WHAT THE EXERCISE ASKS:
Omit the images. Restate all of the records word for word.

SUPPLIED MATERIAL:

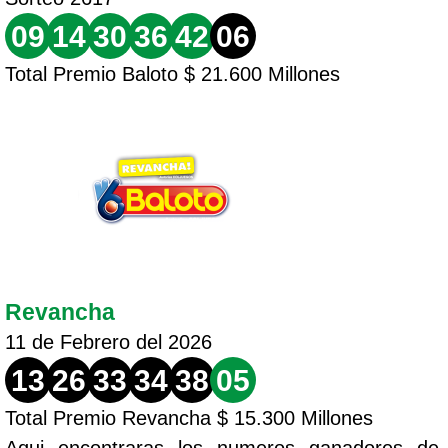
09
14
30
36
42
06
Total Premio Baloto $ 21.600 Millones
Revancha
11 de Febrero del 2026
13
26
33
34
38
05
Total Premio Revancha $ 15.300 Millones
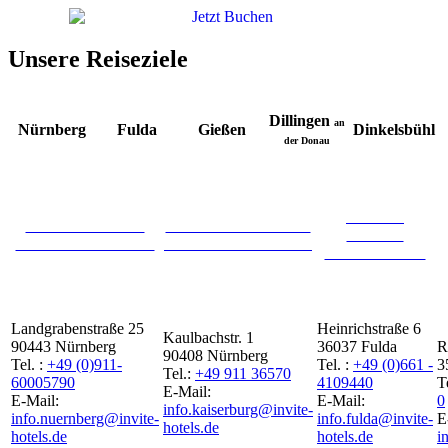
Unsere Reiseziele
Dillingen
an
Nürnberg
Fulda
Gießen
Dinkelsbühl
der Donau
INVITE
INVITE HOTEL
INVITE HOTEL AN
HOTEL
NÜRNBERG CITY
DER KAISERBURG
FULDA CITY
Landgrabenstraße 25
Heinrichstraße 6
Kaulbachstr. 1
90443 Nürnberg
36037 Fulda
R
90408 Nürnberg
Tel. :
+49 (0)911-
Tel. :
+49 (0)661 -
3
Tel.:
+49 911 36570
60005790
4109440
T
E-Mail:
E-Mail:
E-Mail:
0
info.kaiserburg@invite-
info.nuernberg@invite-
info.fulda@invite-
E
hotels.de
hotels.de
hotels.de
i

WRITTEN RESPONSE:
09
14
30
36
42
06
Total Premio Baloto $ 21.600 Millones
Revancha
11 de Febrero del 2026
13
26
33
34
38
05
Total Premio Revancha $ 15.300 Millones
Unsere Reiseziele
Dillingen
an
Nürnberg
Fulda
Gießen
Dinkelsbühl
der Donau
INVITE
INVITE HOTEL
INVITE HOTEL AN
HOTEL
NÜRNBERG CITY
DER KAISERBURG
FULDA CITY
Landgrabenstraße 25
Heinrichstraße 6
Kaulbachstr. 1
90443 Nürnberg
36037 Fulda
R
90408 Nürnberg
Tel. :
+49 (0)911-
Tel. :
+49 (0)661 -
3
Tel.:
+49 911 36570
60005790
4109440
T
E-Mail:
E-Mail:
E-Mail:
0
info.kaiserburg@invite-
info.nuernberg@invite-
info.fulda@invite-
E
hotels.de
hotels.de
hotels.de
i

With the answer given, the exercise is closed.